|Paralympic Games on the BBC|
|Venue: Rio de Janeiro, Brazil Dates: 7-18 September Time in Rio: BST -4|
|Coverage: Follow on Radio 5 live and via live text commentary.|
How does it work?
Wheelchair basketball has been one of the mainstays of the Paralympics since the first Games in Rome in 1960.
It is similar in many ways to the running game - the court is the same size and the the basket is the same height, each team consists of five players and a team has 24 seconds from taking possession of the ball to complete an attempt on the basket.
The scoring system is the same too - one point for a free-throw, two for a field basket and three for a shot made behind the three point line.
Matches consist of four quarters of 10 minutes each.
Players move the ball around the court by passing or dribbling. A dribble is when a player bounces the ball and pushes their chair simultaneously or, places the ball on their lap and takes up to two pushes of the chair before bouncing the ball again.
Players are required to throw or bounce the ball after every two pushes of the wheels on their chairs to avoid being penalised for 'travelling'.
A player who commits five personal fouls must be replaced in the game by another player.
The sport is open to athletes with a permanent physical impairment. However, not all players are daily wheelchair users.
All players are given a points total from 1.0 (the most impaired) up to 4.5 (the least impaired) and this is based on an athlete's functional ability to complete all skills necessary to play the game.

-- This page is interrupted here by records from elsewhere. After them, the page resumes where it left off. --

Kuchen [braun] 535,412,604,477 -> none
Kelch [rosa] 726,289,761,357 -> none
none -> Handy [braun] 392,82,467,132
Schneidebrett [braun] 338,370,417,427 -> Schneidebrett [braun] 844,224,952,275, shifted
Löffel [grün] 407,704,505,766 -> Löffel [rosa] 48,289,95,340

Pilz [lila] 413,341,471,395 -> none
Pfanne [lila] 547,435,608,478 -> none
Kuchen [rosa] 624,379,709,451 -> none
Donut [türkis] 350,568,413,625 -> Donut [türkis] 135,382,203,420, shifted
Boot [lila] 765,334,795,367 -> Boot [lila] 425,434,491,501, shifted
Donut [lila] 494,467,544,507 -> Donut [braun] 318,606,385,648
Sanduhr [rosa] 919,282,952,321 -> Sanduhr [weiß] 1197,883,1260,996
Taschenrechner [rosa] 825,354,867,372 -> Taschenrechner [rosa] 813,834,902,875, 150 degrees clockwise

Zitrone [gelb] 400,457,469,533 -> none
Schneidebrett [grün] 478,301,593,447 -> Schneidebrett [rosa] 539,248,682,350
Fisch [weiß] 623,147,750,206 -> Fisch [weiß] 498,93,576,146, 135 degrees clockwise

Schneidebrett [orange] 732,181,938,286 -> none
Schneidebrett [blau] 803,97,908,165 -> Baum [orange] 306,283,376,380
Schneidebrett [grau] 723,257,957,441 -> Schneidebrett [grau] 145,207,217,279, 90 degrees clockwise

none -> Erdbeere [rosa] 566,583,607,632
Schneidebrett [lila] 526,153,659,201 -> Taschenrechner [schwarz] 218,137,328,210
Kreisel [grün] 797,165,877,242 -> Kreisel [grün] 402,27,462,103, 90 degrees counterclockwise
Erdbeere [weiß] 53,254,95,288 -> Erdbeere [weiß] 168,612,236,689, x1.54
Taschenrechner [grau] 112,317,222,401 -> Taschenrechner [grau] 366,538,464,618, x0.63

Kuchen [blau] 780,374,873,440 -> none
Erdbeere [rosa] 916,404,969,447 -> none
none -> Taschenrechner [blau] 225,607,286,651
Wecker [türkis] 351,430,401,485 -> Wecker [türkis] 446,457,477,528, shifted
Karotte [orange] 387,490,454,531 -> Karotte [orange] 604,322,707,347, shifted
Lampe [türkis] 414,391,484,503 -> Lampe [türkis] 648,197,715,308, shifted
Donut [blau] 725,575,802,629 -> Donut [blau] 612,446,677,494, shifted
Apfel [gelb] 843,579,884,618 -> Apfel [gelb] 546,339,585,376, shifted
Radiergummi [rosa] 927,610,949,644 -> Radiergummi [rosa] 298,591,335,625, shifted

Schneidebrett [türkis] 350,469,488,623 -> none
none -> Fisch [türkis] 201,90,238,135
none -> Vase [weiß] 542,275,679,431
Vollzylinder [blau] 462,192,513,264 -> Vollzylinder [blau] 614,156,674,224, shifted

Each squad can consist of up to 12 players, with only five players on the court at any one time. To ensure fair play on both sides, the points total of all five players on a team must not exceed a combined total of 14.0 points to rule out any physical advantage on either side.
Who are the British medal hopes?
The GB men go into the competition having finished fourth at London 2012 but the winners of three European titles in 2011, 2013 and 2015. The team won bronze in Beijing and will look to the likes of Terry Bywater, Abdi Jama and newcomer Phil Pratt to get on the medal podium again.
The women have made massive strides over the past four years and could feature in the medal shakeup after just missing out on contesting for a medal at the 2014 World Championships as they finished in fifth place. Great Britain have never won a Paralympic medal in the women's tournament but Helen Freeman and Amy Conroy will be key figures for a team which features four teenagers.
Who are the other challengers?
Canada's men won gold in London but star player Patrick Anderson has retired and they are not as strong as they were. Australia, silver medallists and current world champions who are known as the Rollers, will figure strongly along with the USA.
In the women's event, defending champions Germany and the Netherlands will expect to be in the medal shake-up along with Canada and the US. Surprisingly, Australia, silver medallists in London, failed to qualify.
Did you know?
Simon Munn is appearing at his seventh Paralympics, Clare Strange at her fifth.
Gregg Warburton, Harry Brown and Phil Pratt were part of the London 2012 opening ceremony carrying the Paralympic flag into the stadium along with their GB Under-22 team-mates.